Ministry considering EVN’s proposal for electricity price hikes
Deputy Minister of Industry and Trade Do Thang Hai said on the sidelines of the Government's November meeting on Thursday that prices of input were rising in both domestic and global markets, which were certainly affecting electricity production prices.
Hai said that according to the EVN's report, the company anticipated a record loss of more than VND31 billion this year despite efforts to reduce costs through repairing, recurrent expenses and optimising operation systems.
Any decisions must comply with the Prime Minister's Decision 24/2017/QĐ-TTg about the mechanism for adjustment of average retail electricity price.
EVN estimated a loss of more than VND15.7 billion in the first ten months of this year and VND31.36 billion for the full year due to rising input costs from rising coal, oil and gas prices.
While the global fuel prices had not shown any signs of falling to the average level of 2021 this year, the exchange rate kept increasing, and the proportion of cheap power sources such as hydroelectricity decreased. Therefore, EVN was still under pressure to raise electricity selling prices to compensate for the loss.
The current average electricity retail price was VND1,864.44 per kWh (excluded VAT) which was maintained from March 2019 to control inflation and support production and business.

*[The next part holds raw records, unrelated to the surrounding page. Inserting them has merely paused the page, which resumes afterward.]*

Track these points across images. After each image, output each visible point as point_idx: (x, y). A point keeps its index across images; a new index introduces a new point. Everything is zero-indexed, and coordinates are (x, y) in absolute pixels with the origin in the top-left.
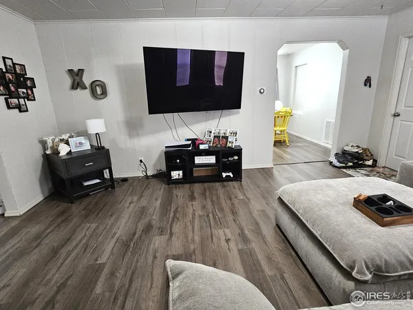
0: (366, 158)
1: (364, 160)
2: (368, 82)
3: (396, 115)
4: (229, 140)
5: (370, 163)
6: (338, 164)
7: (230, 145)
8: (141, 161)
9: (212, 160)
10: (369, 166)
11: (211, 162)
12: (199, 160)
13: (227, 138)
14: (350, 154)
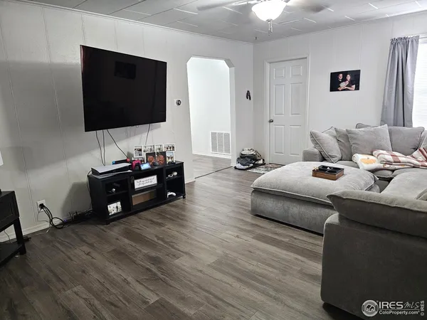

According to statistics on Global Petrol Prices, Vietnam had a low average electricity price compared to other countries in ASEAN. The average retail price of Vietnam was higher than only Laos and Malaysia, and lower than Indonesia, Thailand, the Philippines and Singapore.
Economic expert Dinh Trong Thinh said that increasing electricity prices was a relatively urgent need for EVN. "When and how to increase the electricity prices were problems for the management agency to harmonise the interests between the electricity users and the generators, however."
Thinh stressed that any adjustment in electricity prices must be put into careful consideration in the context of inflationary risk, and many enterprises were in difficulty due to rising input costs and strong reductions in orders.
It was necessary to ensure transparency in the costs which constituted electricity prices, Thinh stressed.
According to Ha Dang Son, director of the Centre for Energy and Green Growth Research, if electricity prices were kept low for too long, investors would be hesitant to invest in the power sector.
He said that electricity prices should be adjusted to reasonable levels to ensure economic development while encouraging private investments to ensure national energy security.
Financial expert Ngo Tri Long said that electricity prices being held back too long was a problem that needed to be resolved soon. Otherwise, it would lead to a power supply shortage as happened to the petrol market recently. The costs constituting the prices of necessary goods must be calculated correctly, sufficiently, and reasonably to prevent market distortions and encourage investment.